Schier unfassbar scheint dem Westler heute eine solche Enge. Nicht nur muss der begrenzte Raum so organisiert werden, dass alle Bewohner einen Schlafplatz finden. Auch bleibt für persönliche Dinge fast kein Raum. Und die persönliche Geschichte? Eine solche Wohnsituation ist im wahrsten Sinne des Wortes 'un-heim-lich' - 'un-homy', im englischen Originaltitel der Ausstellung. Der Begriff kommt vom indischen Kulturtheoretiker Homi Bhabha. Er bezeichnet damit ein Gefühl von Unbehaustsein, von verlorenen Sicherheiten, nicht nur in der individuellen Wohnsituation, sondern auch im gesellschaftlichen Leben.
Die Reglementierung macht jedoch in der äußeren Welt nicht halt. Ein rigides Rechtssystem kontrolliert das Verhalten der Bürger mittels drakonischer Strafen. Kurator Jason Wee:
Kleine Fluchten gibt es dennoch
"Wer lange hier lebt, hat die Gesetze verinnerlicht. Es ist mitunter nicht einmal eine Frage einer äußeren Kraft, den Gehorsam einzufordern. Vielmehr 'regulieren' die Menschen sich bereits selbst. Und das hat Auswirkungen auf die Kultur, die Sozialarbeit und die Kunst."

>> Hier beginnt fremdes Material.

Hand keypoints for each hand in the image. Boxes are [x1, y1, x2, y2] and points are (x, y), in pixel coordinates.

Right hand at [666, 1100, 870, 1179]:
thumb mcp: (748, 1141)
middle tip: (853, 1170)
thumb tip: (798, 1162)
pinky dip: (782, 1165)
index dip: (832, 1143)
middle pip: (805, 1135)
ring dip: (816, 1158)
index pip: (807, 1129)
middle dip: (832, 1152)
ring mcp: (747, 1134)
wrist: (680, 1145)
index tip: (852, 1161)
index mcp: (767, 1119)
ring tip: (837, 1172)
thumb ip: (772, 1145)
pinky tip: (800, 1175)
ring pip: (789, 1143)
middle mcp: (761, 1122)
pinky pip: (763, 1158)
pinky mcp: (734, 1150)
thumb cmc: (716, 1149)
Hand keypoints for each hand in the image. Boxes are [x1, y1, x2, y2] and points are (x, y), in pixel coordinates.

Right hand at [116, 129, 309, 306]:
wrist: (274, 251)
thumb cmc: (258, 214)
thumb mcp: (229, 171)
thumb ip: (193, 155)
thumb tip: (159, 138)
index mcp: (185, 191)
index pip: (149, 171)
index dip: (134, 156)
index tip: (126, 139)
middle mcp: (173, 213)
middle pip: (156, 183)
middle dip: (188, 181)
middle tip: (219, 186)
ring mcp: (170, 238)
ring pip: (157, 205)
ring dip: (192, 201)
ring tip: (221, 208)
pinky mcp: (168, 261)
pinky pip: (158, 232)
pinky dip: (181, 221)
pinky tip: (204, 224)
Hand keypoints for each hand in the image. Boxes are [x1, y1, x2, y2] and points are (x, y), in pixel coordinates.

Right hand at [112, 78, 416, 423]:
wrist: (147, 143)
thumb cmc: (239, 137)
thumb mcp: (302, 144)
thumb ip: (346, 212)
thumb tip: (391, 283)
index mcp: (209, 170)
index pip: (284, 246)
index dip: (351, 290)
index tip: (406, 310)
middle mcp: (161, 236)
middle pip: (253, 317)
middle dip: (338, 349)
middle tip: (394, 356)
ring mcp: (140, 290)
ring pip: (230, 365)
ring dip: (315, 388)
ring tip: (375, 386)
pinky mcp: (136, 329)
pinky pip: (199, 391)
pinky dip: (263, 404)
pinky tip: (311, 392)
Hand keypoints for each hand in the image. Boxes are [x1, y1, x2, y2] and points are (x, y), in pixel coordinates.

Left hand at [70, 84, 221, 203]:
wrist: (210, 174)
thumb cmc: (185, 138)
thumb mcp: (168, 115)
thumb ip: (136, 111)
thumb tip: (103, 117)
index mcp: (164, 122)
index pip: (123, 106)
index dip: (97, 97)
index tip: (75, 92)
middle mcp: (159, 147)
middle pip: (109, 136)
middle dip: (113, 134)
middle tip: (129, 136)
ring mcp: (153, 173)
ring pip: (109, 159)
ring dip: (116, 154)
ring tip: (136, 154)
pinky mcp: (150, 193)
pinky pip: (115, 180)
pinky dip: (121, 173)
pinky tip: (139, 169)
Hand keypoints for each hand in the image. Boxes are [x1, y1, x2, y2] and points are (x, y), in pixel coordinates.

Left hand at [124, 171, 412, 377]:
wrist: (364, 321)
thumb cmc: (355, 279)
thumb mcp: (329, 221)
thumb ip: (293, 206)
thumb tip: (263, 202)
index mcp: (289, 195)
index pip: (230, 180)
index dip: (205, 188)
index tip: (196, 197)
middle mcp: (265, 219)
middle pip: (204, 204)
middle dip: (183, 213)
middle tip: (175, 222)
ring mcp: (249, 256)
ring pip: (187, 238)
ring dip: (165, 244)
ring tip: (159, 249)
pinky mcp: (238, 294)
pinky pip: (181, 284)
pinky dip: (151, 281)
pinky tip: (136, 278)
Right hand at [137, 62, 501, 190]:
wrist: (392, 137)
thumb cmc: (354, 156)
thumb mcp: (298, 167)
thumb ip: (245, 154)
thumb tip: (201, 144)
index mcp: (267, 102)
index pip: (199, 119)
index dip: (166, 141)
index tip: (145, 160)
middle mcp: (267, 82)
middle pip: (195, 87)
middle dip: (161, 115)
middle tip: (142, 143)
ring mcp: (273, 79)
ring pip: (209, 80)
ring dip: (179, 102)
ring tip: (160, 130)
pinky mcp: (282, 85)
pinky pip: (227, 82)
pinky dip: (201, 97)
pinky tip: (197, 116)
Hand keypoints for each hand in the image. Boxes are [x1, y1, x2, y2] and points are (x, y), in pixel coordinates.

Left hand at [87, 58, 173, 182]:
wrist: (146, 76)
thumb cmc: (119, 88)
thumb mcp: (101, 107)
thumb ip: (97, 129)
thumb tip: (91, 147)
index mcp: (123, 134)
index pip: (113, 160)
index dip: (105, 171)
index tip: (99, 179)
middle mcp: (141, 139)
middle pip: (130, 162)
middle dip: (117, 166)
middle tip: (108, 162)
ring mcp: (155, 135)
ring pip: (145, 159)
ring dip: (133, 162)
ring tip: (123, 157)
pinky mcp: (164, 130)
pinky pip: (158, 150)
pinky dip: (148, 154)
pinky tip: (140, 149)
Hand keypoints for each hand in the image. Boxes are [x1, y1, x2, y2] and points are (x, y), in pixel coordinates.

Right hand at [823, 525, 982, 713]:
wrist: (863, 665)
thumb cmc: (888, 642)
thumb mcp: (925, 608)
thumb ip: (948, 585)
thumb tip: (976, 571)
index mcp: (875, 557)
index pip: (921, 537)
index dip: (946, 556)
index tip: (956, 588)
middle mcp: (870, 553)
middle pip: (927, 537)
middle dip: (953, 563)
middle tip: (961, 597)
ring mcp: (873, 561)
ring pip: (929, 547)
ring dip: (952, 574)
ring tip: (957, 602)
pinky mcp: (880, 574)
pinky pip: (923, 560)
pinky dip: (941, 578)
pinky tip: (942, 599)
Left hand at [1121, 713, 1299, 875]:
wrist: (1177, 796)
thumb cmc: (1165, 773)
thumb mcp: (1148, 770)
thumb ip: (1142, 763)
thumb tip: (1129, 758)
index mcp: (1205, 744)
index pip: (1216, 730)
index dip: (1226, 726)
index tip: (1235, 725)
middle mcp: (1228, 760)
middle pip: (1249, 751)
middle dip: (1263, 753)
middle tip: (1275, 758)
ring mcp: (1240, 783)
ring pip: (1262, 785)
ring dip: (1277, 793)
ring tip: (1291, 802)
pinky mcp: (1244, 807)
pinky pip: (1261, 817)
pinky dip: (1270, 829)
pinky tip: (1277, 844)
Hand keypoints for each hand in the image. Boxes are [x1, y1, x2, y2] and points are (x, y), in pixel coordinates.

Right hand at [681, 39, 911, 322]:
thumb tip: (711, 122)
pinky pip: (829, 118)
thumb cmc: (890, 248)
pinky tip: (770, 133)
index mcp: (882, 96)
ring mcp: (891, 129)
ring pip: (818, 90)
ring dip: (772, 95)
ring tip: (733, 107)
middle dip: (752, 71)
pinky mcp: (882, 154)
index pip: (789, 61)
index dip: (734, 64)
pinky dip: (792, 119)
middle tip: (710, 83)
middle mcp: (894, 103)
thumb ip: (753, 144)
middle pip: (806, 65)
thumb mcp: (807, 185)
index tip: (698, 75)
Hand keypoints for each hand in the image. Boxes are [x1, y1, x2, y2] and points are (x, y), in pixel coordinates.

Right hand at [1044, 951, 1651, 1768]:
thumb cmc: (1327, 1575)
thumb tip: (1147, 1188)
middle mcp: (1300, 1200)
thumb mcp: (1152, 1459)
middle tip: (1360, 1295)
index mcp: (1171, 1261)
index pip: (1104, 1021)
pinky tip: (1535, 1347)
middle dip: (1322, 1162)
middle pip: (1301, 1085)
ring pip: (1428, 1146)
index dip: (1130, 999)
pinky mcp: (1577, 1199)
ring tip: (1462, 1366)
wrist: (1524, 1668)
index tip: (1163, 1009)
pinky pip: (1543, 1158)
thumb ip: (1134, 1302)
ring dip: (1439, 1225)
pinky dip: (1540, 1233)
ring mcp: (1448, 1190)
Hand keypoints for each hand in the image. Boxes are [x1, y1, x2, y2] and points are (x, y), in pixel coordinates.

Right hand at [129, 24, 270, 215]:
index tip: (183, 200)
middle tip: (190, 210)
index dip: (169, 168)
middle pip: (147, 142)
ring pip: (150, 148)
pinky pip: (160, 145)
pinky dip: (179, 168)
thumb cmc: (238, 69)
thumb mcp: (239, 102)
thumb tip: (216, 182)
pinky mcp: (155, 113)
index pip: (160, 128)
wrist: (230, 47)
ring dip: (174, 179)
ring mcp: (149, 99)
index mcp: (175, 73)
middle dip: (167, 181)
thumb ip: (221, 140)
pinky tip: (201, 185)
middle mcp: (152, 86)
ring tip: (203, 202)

Kleine Fluchten gibt es dennoch. Chua Chye Teck hat sie in seiner Fotoserie "Paradies" dokumentiert. Der Künstler fand aufseinen Spaziergängen auf brachliegenden Flächen improvisierte Unterstände aus Plastikfolie, Wellblech und anderen Materialien - eine individuelle Architektur für einen eigenen, wenn auch nur temporären Raum.
"Ich brauchte acht Jahre um diese Orte zu dokumentieren, weil ich jedes mal zwei Stunden laufen muss, bevor ich eine solche Konstruktion finde. Es gibt nicht viele, und sie können von Wind und Regen zerstört werden, oder eingerissen von Behörden oder Leuten, die das nicht mögen. Ich muss sie also fotografieren, bevor sie verschwinden."
Singapur ist bekannt für Sicherheit, Effektivität, Sauberkeit und seinen Ehrgeiz, eine globale Stadt zu sein, erläutert Kurator Jason Wee. Doch 50 Jahre nach der Staatsgründung mehren sich in der Bevölkerung Zweifel und Sorgen um die Zukunft. Wie lange kann der Stadtstaat, der trotz allem als vorbildlich gilt, noch unabhängig bestehen und unter welchen Bedingungen? Jason Wee mahnt vorsichtig Veränderungen an.
"Geraldines Großmutter hat sich die Wohnhäuser, die auf den Fotos ihrer Enkelin abgebildet sind, noch sehnlichst gewünscht. Doch diese Wünsche ändern sich heute. Die Leute fragen sich, ob es nicht eine andere Art von Zuhause geben kann? Können Wohnungen erschwinglicher sein? Kann es nicht Wohnungen für andere Lebensweisen geben, für andere Arten von Familie?"